I'll second this. Compilers will generally refuse to inline recursive functions, which isn't too surprising. Use inline if you know what you are doing. If performance is that critical, you better make sure that no one tampers with optimization settings anyway.
Some more details. First off, part of the point is that the problem is with the spec... but it's a real world problem too. In particular, with gcc, the -On options (-O, -O1, -O2, -O3) all enable inlining, but -Os does not. This means that flipping a single switch (and a switch that's often flipped!) will make gcc ignore or not ignore inlining. Regarding declaring a method inside a class, my understanding is that this is semantically identical to declaring it inline, and is also just a suggestion. GCC definitely treats it that way. --AdamBerger
Would you care to tell us a source for that information? My gcc manual (3.3.5) says that inlining is turned on as soon as you specify -O, at -O3 additionally heuristic inlining of small functions is enabled.
Also there is no problem with the spec. The standard is about correctness, compiler verdors care for performance.
It might be useful to point out that -Os (optimize for space) is often incompatible with inlining.
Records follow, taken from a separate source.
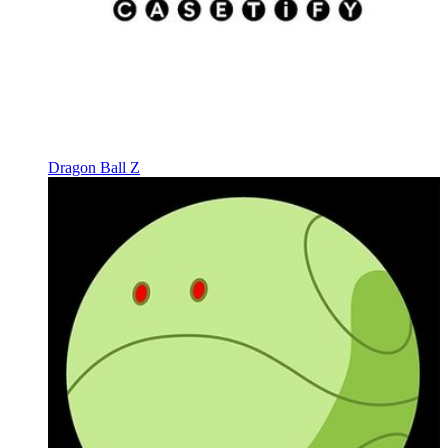
Dragon Ball Z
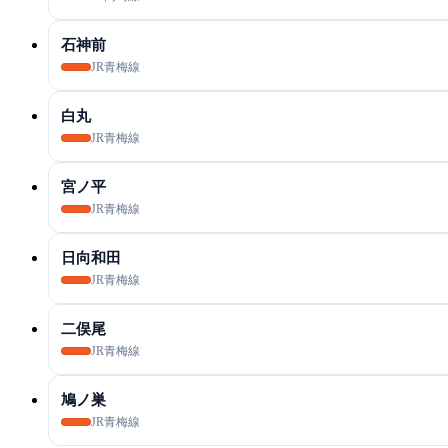
石神前
JR青梅線
白丸
JR青梅線
宮ノ平
JR青梅線
日向和田
JR青梅線
二俣尾
JR青梅線
鳩ノ巣
JR青梅線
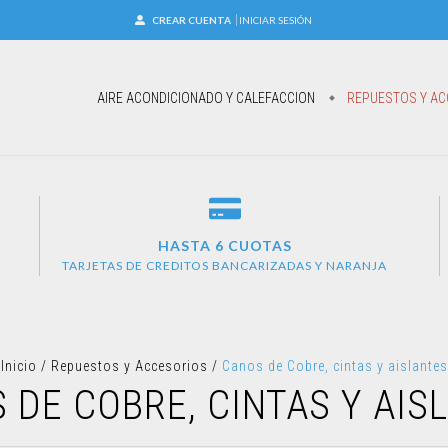
CREAR CUENTA
INICIAR SESIÓN
AIRE ACONDICIONADO Y CALEFACCION
REPUESTOS Y AC
HASTA 6 CUOTAS
TARJETAS DE CREDITOS BANCARIZADAS Y NARANJA
Inicio
/
Repuestos y Accesorios
/
Canos de Cobre, cintas y aislantes
 DE COBRE, CINTAS Y AIS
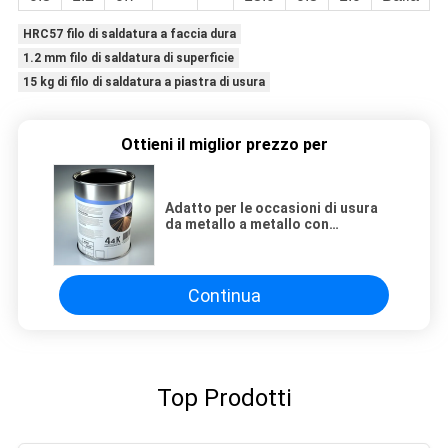
HRC57 filo di saldatura a faccia dura
1.2 mm filo di saldatura di superficie
15 kg di filo di saldatura a piastra di usura
Ottieni il miglior prezzo per
Adatto per le occasioni di usura
da metallo a metallo con
corrosione JH-825 filo di
saldatura con core di fluido a
faccia dura
Continua
Top Prodotti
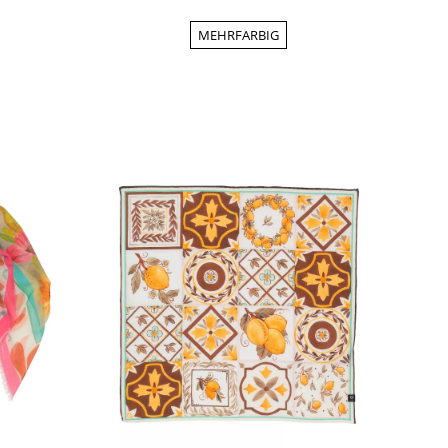
MEHRFARBIG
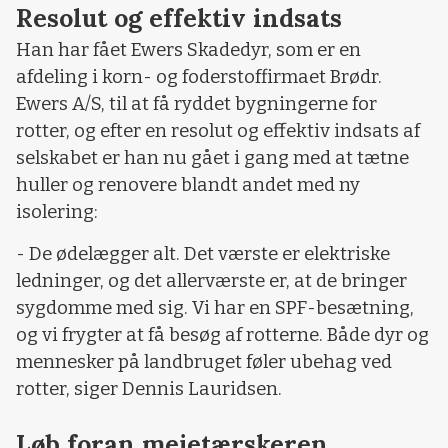
Resolut og effektiv indsats
Han har fået Ewers Skadedyr, som er en
afdeling i korn- og foderstoffirmaet Brødr.
Ewers A/S, til at få ryddet bygningerne for
rotter, og efter en resolut og effektiv indsats af
selskabet er han nu gået i gang med at tætne
huller og renovere blandt andet med ny
isolering:
- De ødelægger alt. Det værste er elektriske
ledninger, og det allerværste er, at de bringer
sygdomme med sig. Vi har en SPF-besætning,
og vi frygter at få besøg af rotterne. Både dyr og
mennesker på landbruget føler ubehag ved
rotter, siger Dennis Lauridsen.
Løb foran mejetærskeren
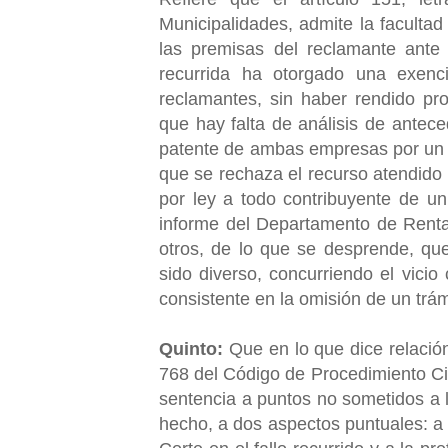
Municipalidades, admite la facultad 
las premisas del reclamante ante 
recurrida ha otorgado una exen
reclamantes, sin haber rendido p
que hay falta de análisis de ante
patente de ambas empresas por un t
que se rechaza el recurso atendido 
por ley a todo contribuyente de u
informe del Departamento de Renta
otros, de lo que se desprende, que
sido diverso, concurriendo el vicio
consistente en la omisión de un trám
Quinto:
Que en lo que dice relación
768 del Código de Procedimiento Civi
sentencia a puntos no sometidos a la
hecho, a dos aspectos puntuales: a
If you have a function that's called only once or twice, often times inlining is more space efficient than not; you can eliminate creating and tearing down the ActivationRecords, and an inlined function is subject to intra-procedural optimization.
However, for functions which are called in lots of places (and for almost any function declared "extern" or has it's address taken, as the compiler is in general required to keep a non-inlined copy around), not inlining is usually more space-efficient than inlining. For some very short functions (trivial constructors and the like), it may be the case that the function body when inlined is smaller than the code necessary for a function call--in that case, inlining may be the best option with -Os.
Discussion about constructors etc. moved back to original page (CeePlusPlusSlowerThanCee), since it was unrelated to inlining.